Rights for Shark Hunters
The Department of Fish and Game, which allows unlimited sportfishing of sharks, says recreational fishermen should be able to stalk shark with the same abandon as commercial fishermen, who haul in about 4 million pounds annually.
Nobody disputes that shark tournaments represent the average guy's only opportunity to participate in the sort of big-game fishing adventures immortalized by Ernest Hemingway. Stakes in tournaments for such billfish as marlin can run as high as $600,000, but the cost of equipment and travel arrangements to such contests are out of reach of many fishermen, said Mike Leech, operations director of the International Game Fish Assn.
"It's a poor man's billfish competition," said Larry Hagebusch, a distributor of scuba-diving equipment who served as the Oxnard tournament's president. "You don't have to have a big boat or sophisticated equipment or go to an exotic location. You can just go out there and get one."

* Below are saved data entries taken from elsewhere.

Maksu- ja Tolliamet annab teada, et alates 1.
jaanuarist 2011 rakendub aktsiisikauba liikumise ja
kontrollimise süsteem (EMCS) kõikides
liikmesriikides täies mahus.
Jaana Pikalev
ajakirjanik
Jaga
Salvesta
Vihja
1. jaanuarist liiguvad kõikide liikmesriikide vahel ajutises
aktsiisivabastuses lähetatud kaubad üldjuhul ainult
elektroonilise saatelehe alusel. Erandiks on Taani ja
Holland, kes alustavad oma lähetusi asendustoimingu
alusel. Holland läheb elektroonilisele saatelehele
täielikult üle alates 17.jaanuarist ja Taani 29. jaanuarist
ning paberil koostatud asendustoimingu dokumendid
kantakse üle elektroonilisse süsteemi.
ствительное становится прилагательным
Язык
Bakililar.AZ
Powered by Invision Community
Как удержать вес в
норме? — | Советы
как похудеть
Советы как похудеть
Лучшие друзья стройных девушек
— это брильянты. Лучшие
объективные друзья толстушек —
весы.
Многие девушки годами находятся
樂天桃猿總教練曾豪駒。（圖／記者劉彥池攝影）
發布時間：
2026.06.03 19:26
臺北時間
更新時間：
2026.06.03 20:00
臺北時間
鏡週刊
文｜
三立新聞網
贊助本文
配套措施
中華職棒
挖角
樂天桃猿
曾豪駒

And even if shark are easier and less expensive to catch than their more prestigious and elusive brethren, they still offer the thrill of the hunt, he said.

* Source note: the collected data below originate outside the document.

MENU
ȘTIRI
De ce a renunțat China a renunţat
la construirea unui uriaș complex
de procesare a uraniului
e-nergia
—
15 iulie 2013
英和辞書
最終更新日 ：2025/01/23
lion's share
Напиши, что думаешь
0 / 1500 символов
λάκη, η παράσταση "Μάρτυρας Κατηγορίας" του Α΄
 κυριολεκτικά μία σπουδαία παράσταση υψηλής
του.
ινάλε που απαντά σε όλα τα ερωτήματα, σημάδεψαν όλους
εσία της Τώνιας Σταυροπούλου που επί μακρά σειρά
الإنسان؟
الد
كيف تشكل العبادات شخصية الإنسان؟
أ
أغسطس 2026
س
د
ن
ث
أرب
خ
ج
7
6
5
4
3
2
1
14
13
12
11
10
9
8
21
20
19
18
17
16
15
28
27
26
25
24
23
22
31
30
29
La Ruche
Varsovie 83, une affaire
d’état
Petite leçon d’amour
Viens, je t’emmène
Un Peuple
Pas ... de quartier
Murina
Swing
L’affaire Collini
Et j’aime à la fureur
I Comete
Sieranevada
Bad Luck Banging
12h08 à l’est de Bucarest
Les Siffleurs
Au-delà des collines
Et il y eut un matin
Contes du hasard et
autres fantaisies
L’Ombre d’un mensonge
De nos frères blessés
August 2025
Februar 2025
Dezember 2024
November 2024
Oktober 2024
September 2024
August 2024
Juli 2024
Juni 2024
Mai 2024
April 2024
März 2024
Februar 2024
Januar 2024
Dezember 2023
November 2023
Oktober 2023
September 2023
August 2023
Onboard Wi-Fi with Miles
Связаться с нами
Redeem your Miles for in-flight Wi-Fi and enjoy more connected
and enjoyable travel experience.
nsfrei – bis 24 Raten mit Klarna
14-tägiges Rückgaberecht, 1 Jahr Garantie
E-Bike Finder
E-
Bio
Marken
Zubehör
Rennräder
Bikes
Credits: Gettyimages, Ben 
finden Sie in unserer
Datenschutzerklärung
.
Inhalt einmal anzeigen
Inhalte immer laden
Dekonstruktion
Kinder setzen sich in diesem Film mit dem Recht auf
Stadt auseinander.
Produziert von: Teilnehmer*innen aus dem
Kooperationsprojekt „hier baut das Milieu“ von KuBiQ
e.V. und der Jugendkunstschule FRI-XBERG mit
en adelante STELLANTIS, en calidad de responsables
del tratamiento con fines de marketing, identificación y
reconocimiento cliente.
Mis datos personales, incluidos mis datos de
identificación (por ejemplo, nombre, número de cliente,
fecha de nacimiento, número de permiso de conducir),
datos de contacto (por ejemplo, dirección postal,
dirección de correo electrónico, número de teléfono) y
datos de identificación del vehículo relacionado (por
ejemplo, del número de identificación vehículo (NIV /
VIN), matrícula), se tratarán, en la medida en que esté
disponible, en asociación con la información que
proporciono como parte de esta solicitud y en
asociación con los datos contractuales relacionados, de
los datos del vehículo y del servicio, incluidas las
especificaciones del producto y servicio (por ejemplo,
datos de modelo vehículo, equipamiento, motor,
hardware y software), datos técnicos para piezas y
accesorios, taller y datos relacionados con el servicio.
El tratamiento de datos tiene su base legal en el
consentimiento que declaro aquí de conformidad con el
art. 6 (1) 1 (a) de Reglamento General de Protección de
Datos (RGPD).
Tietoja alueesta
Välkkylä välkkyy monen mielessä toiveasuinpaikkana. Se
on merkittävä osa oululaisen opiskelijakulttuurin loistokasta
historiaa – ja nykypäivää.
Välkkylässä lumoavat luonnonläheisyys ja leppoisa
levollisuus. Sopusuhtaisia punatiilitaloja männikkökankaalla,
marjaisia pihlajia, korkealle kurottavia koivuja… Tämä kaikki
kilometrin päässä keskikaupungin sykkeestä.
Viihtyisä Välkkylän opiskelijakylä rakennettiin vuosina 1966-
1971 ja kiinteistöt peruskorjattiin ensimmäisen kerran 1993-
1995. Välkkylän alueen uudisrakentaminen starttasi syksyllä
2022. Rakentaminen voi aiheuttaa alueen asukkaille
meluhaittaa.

"They put up a fight. They leap across the water. They greyhound. They tail-walk."
That description also fit the anglers themselves at a pre-tournament meeting.
An organizer, Torbin Frederiksen, a 37-year-old truck repair shop operator who is built like a bouncer, strained to keep order amid a rising tide of catcalls and jeers. The crowd complained loudly when he explained that a catch from waters recently fished by another competitor could be disqualified. A timid question as to whether fly rods would be allowed drew rowdy guffaws. But it was word that, yes, sharks could be attracted by dumping mammal blood that elicited the loudest response--an unbridled cheer.
If shark fishing is high-powered adventure, you couldn't tell it from the first three hours of competition on the Partnership. One of the 34-foot boat's two engines conked out, causing a two-hour delay. When crew members arrived at a desired spot off Malibu, they found it was already taken.
They spent an hour "priming" the water around their boat with a secret mixture of mackerel parts obtained from a cat food processor before the first strike. By that time, the anglers had practically given up hope.
"I've never had so much trouble fishing in one day in all my life," said Dick Christensen, a 55-year-old dental technician from Oxnard and the boat's skipper.
Around 10 a.m., with one angler taking a nap, another in the head and a third having just finished tinkering with the radio, crew member Chris Larsen yelled: "Shark!"